Like a kick in the gut, Kevin absorbed the urge to do his own nipping on her lush mouth. With an effort, he drew his thoughts back to the matter at hand. "What about the girl? Tell me about her."

"Red hair. I think she called her Amber."

Kevin nodded. "Brenda Renfro. They're peach farmers with a little roadside stand at the edge of town. I’ll give her a call and let her know we have her change." He tapped the envelope. "When she comes back, just give her this. I'll put it in the office for safekeeping."

She still frowned. "It was a stupid mistake."

He appraised the slump of her shoulders and fisted hands. "Yeah, real stupid.
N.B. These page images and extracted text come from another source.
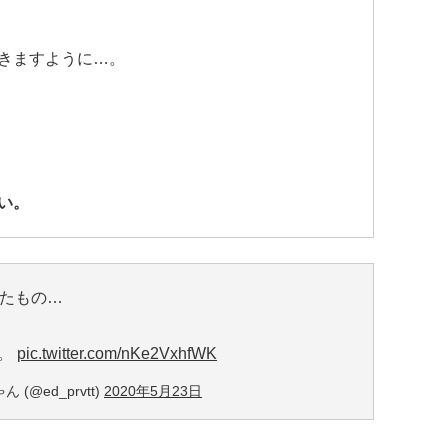
きますように…。
い。
来たもの…
り。
pic.twitter.com/nKe2VxhfWK
(@ed_prvtt)
2020年5月23日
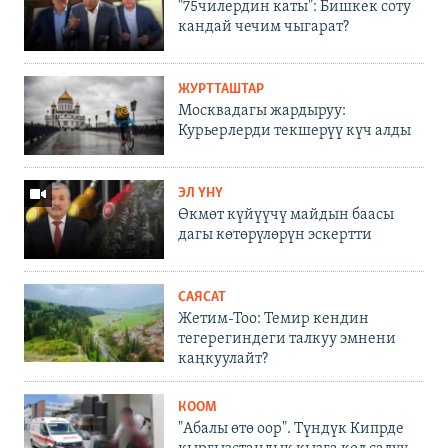
"75чилердин каты": Бишкек соту
кандай чечим чыгарат?
ЖУРТТАШТАР
Москвадагы жардыруу:
Курьерлерди текшерүү күч алды
ЭЛ ҮНҮ
Өкмөт күйүүчү майдын баасы
дагы көтөрүлөрүн эскертти
САЯСАТ
Жетим-Тоо: Темир кендин
тегерегиндеги талкуу эмнени
каңкуулайт?
КООМ
"Абалы өтө оор". Түндүк Кипрде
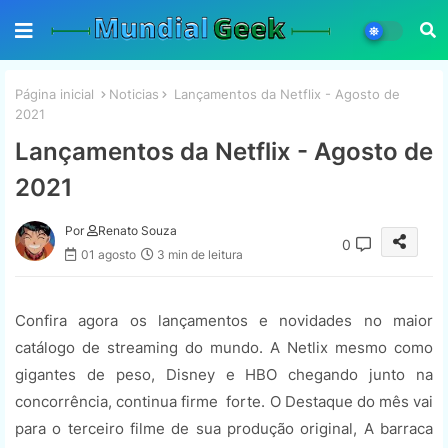
Página inicial
Noticias
Lançamentos da Netflix - Agosto de
2021
Lançamentos da Netflix - Agosto de
2021
Por
Renato Souza
0
01 agosto
3 min de leitura
Confira agora os lançamentos e novidades no maior
catálogo de streaming do mundo. A Netlix mesmo como
gigantes de peso, Disney e HBO chegando junto na
concorrência, continua firme forte. O Destaque do mês vai
para o terceiro filme de sua produção original, A barraca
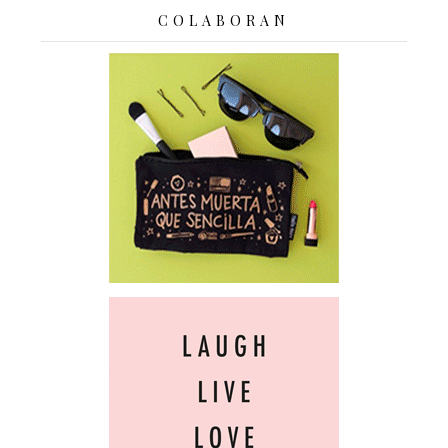
COLABORAN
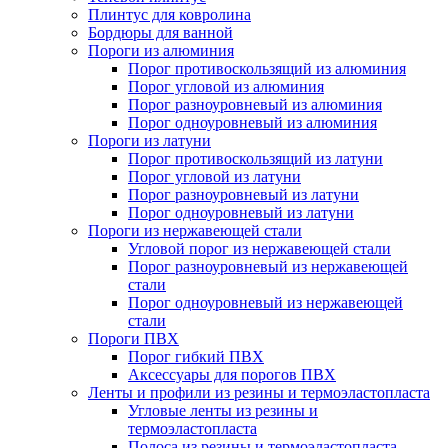
Плинтус для ковролина
Бордюры для ванной
Пороги из алюминия
Порог противоскользящий из алюминия
Порог угловой из алюминия
Порог разноуровневый из алюминия
Порог одноуровневый из алюминия
Пороги из латуни
Порог противоскользящий из латуни
Порог угловой из латуни
Порог разноуровневый из латуни
Порог одноуровневый из латуни
Пороги из нержавеющей стали
Угловой порог из нержавеющей стали
Порог разноуровневый из нержавеющей
стали
Порог одноуровневый из нержавеющей
стали
Пороги ПВХ
Порог гибкий ПВХ
Аксессуары для порогов ПВХ
Ленты и профили из резины и термоэластопласта
Угловые ленты из резины и
термоэластопласта
Полоса из резины и термоэластопласта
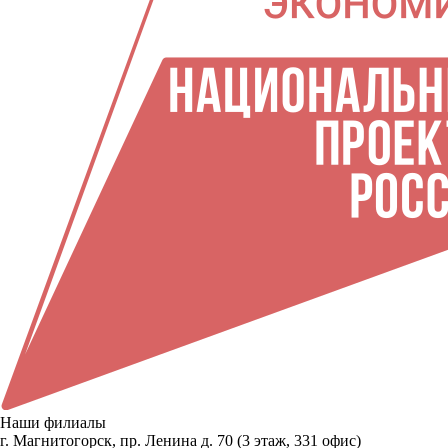
Наши филиалы
г. Магнитогорск, пр. Ленина д. 70 (3 этаж, 331 офис)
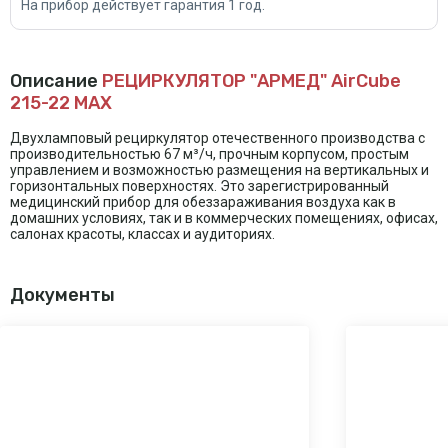
На прибор действует гарантия 1 год.
Описание
РЕЦИРКУЛЯТОР "АРМЕД" AirCube
215-22 МАХ
Двухламповый рециркулятор отечественного производства с
производительностью 67 м³/ч, прочным корпусом, простым
управлением и возможностью размещения на вертикальных и
горизонтальных поверхностях. Это зарегистрированный
медицинский прибор для обеззараживания воздуха как в
домашних условиях, так и в коммерческих помещениях, офисах,
салонах красоты, классах и аудиториях.
Документы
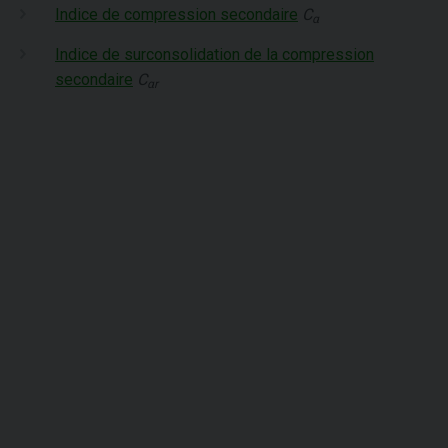
Indice de compression secondaire
C
α
Indice de surconsolidation de la compression
secondaire
C
αr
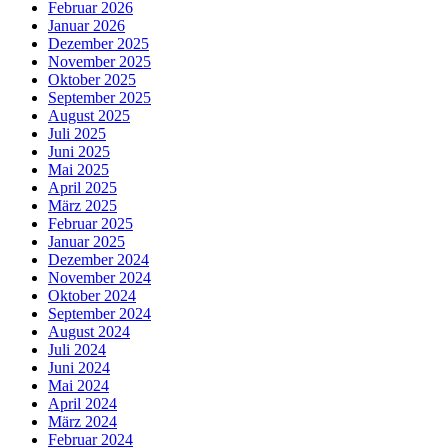
Februar 2026
Januar 2026
Dezember 2025
November 2025
Oktober 2025
September 2025
August 2025
Juli 2025
Juni 2025
Mai 2025
April 2025
März 2025
Februar 2025
Januar 2025
Dezember 2024
November 2024
Oktober 2024
September 2024
August 2024
Juli 2024
Juni 2024
Mai 2024
April 2024
März 2024
Februar 2024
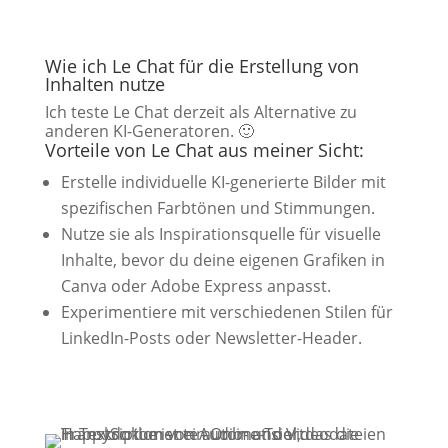
Wie ich Le Chat für die Erstellung von
Inhalten nutze
Ich teste Le Chat derzeit als Alternative zu
anderen KI-Generatoren. 🙂
Vorteile von Le Chat aus meiner Sicht:
Erstelle individuelle KI-generierte Bilder mit
spezifischen Farbtönen und Stimmungen.
Nutze sie als Inspirationsquelle für visuelle
Inhalte, bevor du deine eigenen Grafiken in
Canva oder Adobe Express anpasst.
Experimentiere mit verschiedenen Stilen für
LinkedIn-Posts oder Newsletter-Header.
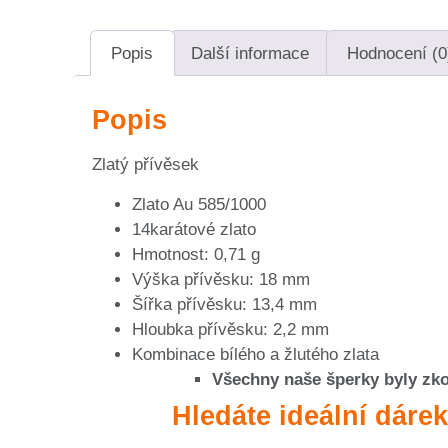
Popis
Další informace
Hodnocení (0
Popis
Zlatý přívěsek
Zlato Au 585/1000
14karátové zlato
Hmotnost: 0,71 g
Výška přívěsku: 18 mm
Šířka přívěsku: 13,4 mm
Hloubka přívěsku: 2,2 mm
Kombinace bílého a žlutého zlata
Všechny naše šperky byly zk
Hledáte ideální dárek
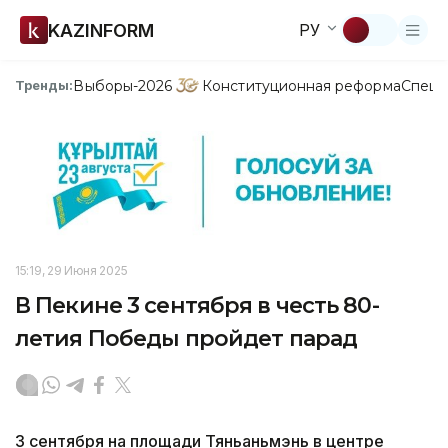
KAZINFORM
РУ
Выборы-2026
Конституционная реформа
Спецп
Тренды:
15:19, 29 Июня 2025
В Пекине 3 сентября в честь 80-
летия Победы пройдет парад
3 сентября на площади Тяньаньмэнь в центре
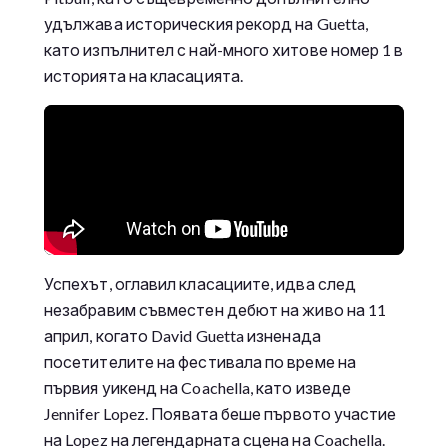
удължава историческия рекорд на Guetta,
като изпълнител с най-много хитове номер 1 в
историята на класацията.
Успехът, оглавил класациите, идва след
незабравим съвместен дебют на живо на 11
април, когато David Guetta изненада
посетителите на фестивала по време на
първия уикенд на Coachella, като изведе
Jennifer Lopez. Появата беше първото участие
на Lopez на легендарната сцена на Coachella.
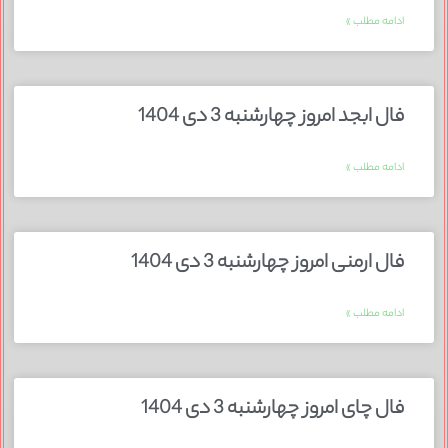
ادامه مطلب »
فال ابجد امروز چهارشنبه 3 دی 1404
ادامه مطلب »
فال ارمنی امروز چهارشنبه 3 دی 1404
ادامه مطلب »
فال چای امروز چهارشنبه 3 دی 1404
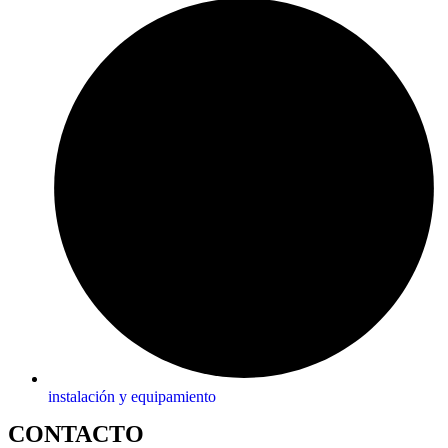
instalación y equipamiento
CONTACTO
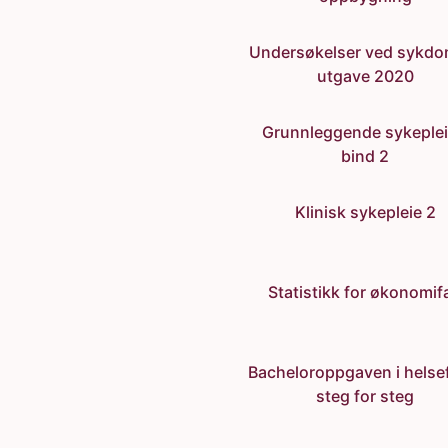
Undersøkelser ved sykdo
utgave 2020
Grunnleggende sykeplei
bind 2
Klinisk sykepleie 2
Statistikk for økonomif
Bacheloroppgaven i helse
steg for steg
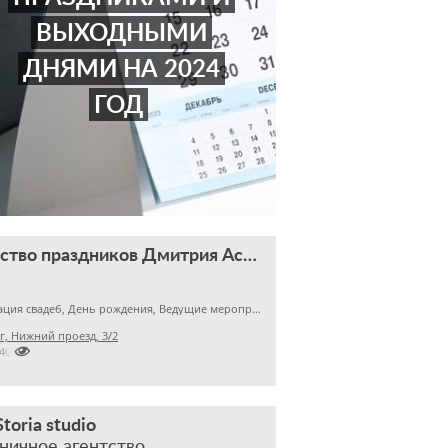
ВЫХОДНЫМИ
ДНЯМИ НА 2024
ГОД
Агентство праздников Дмитрия Асеева
Организация свадеб, День рождения, Ведущие мероприятий
, Нижний проезд, 3/2

140
Storia studio
ничное агентство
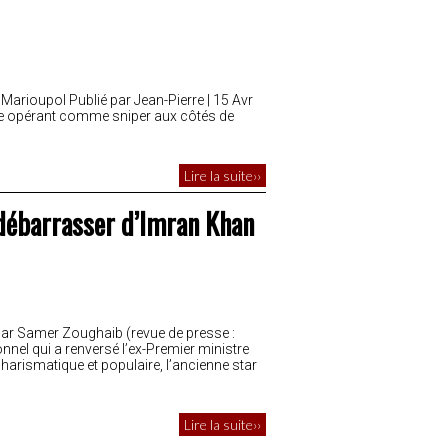
 Marioupol Publié par Jean-Pierre | 15 Avr
que opérant comme sniper aux côtés de
Lire la suite››
 débarrasser d’Imran Khan
 Par Samer Zoughaib (revue de presse :
nnel qui a renversé l’ex-Premier ministre
arismatique et populaire, l’ancienne star
Lire la suite››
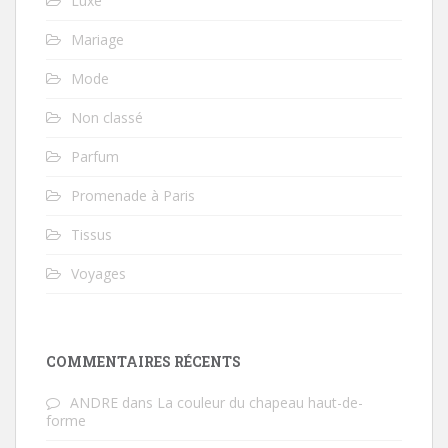
Luxe
Mariage
Mode
Non classé
Parfum
Promenade à Paris
Tissus
Voyages
COMMENTAIRES RÉCENTS
ANDRE
dans
La couleur du chapeau haut-de-
forme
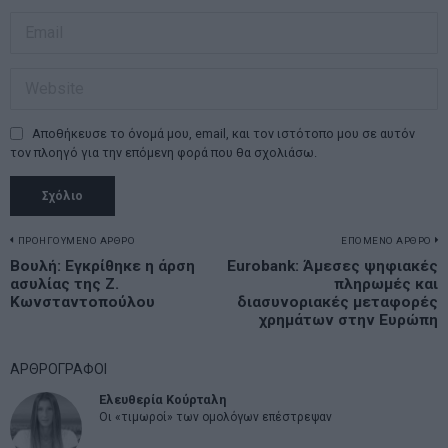
Αποθήκευσε το όνομά μου, email, και τον ιστότοπο μου σε αυτόν
τον πλοηγό για την επόμενη φορά που θα σχολιάσω.
Πλοήγηση
ΠΡΟΗΓΟΥΜΕΝΟ ΑΡΘΡΟ
ΕΠΟΜΕΝΟ ΑΡΘΡΟ
Previous
Βουλή: Εγκρίθηκε η άρση
Eurobank: Άμεσες ψηφιακές
N
άρθρων
ασυλίας της Ζ.
πληρωμές και
post:
p
Κωνσταντοπούλου
διασυνοριακές μεταφορές
χρημάτων στην Ευρώπη
ΑΡΘΡΟΓΡΑΦΟΙ
Ελευθερία Κούρταλη
Οι «τιμωροί» των ομολόγων επέστρεψαν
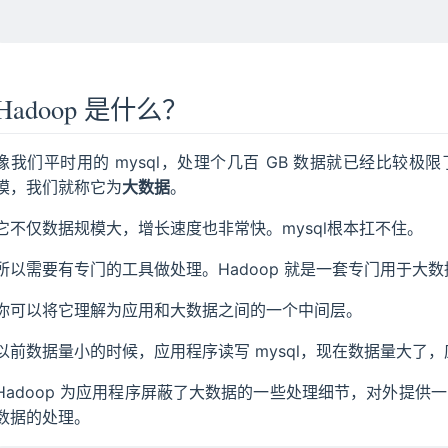
Hadoop 是什么？
像我们平时用的 mysql，处理个几百 GB 数据就已经比较极限
模，我们就称它为
大数据
。
它不仅数据规模大，增长速度也非常快。mysql根本扛不住。
所以需要有专门的工具做处理。Hadoop 就是一套专门用于大数
你可以将它理解为应用和大数据之间的一个中间层。
以前数据量小的时候，应用程序读写 mysql，现在数据量大了，
Hadoop 为应用程序屏蔽了大数据的一些处理细节，对外提供一系列
数据的处理。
And if medieval torture were legal, I'd have you drawn and quartered for it."

She lifted a startled gaze.

"Well, we can't let such heinous behavior go unpunished."

When she continued to stare at him with a puzzled knit in her brow, he stepped closer and nudged the corner of her mouth up with his thumb. Despite his warnings to himself to keep his distance, something in Claire's troubled frown called out to him, begged for his reassurance. "Smile, Claire. That was a joke. And as mistakes go, yours was tiny and easily corrected. Don't sweat it."

Why was she being so hard on herself about this?